I often just refer to us as Waldorf homeschoolers, although in reality we follow a more Enki model. I find that most people have never heard of Enki but may have some familiarity with Waldorf. However, we are not anthroposophists. Enki appealed to me from the beginning because it integrated several fantastic models into a new form of education with a different philosophy. Enki brings in developmental-immersion mastery, skills practice, multicultural studies, and a strong focus on sensory integration.

We're rogue Enki homeschoolers, as I chose not to continue with the Enki main group. I think that is one reason I shy away from referring to us as Enki. There weren't many materials available for grade 4 and I found that I wasn't utilizing the phone discussion group. As I have the Grade 1 - 6 Teaching Guide (no longer available) I felt confident that I had sufficient guidance to go it alone. Honestly, this year I just couldn't justify spending the funds on what was available for grade 4. I do at times feel a little lost without the support of a community of peers going through grade 4 with me.

The basics of how are different from mainstream educational practices; block teaching is something that most people haven't heard of, although many of them see the inherent benefit in it once it is explained. An art-based approach is also unusual outside of Waldorf schools. When I explain the three-fold cycle I often get blank stares; I know people can understand it but I'm not very good at explaining it.

For our grade 4 work (have I mentioned how peaceful and right it feels to have returned to our Enki/Waldorf roots?) our subject content is chosen to mirror the developmental stage of the grade 4 child. In grade 4 we study mythology (Norse and Egyptian are what we have chosen this year), fractions, long division, local geography and history, and animals, as well as continuing work in music, art, movement, etc.
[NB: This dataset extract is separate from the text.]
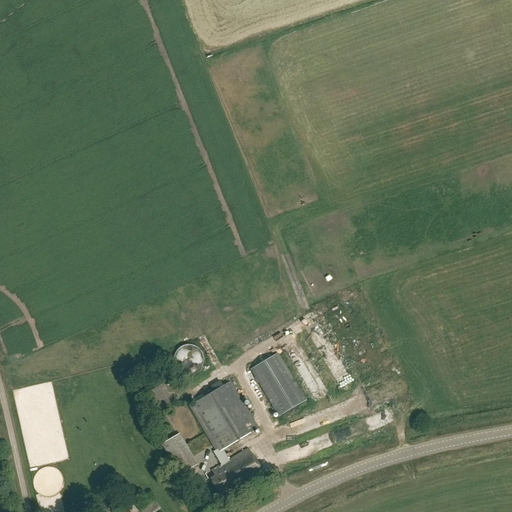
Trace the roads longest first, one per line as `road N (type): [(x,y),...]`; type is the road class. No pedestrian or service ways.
road 1 (tertiary): [(268,511),(344,475),(511,432)]
road 2 (unclassified): [(29,511),(0,382)]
When I say Enki/Waldorf I mean that we are following a block lesson model along with developmental-immersion mastery, an arts-approach, and curriculum content chosen for the developmental stage of the child (rather than their skill level). I mean that we are respecting the unfolding nature of the child and not pushing them forward nor holding them back. Our goal is far more than just academic education; it is life education.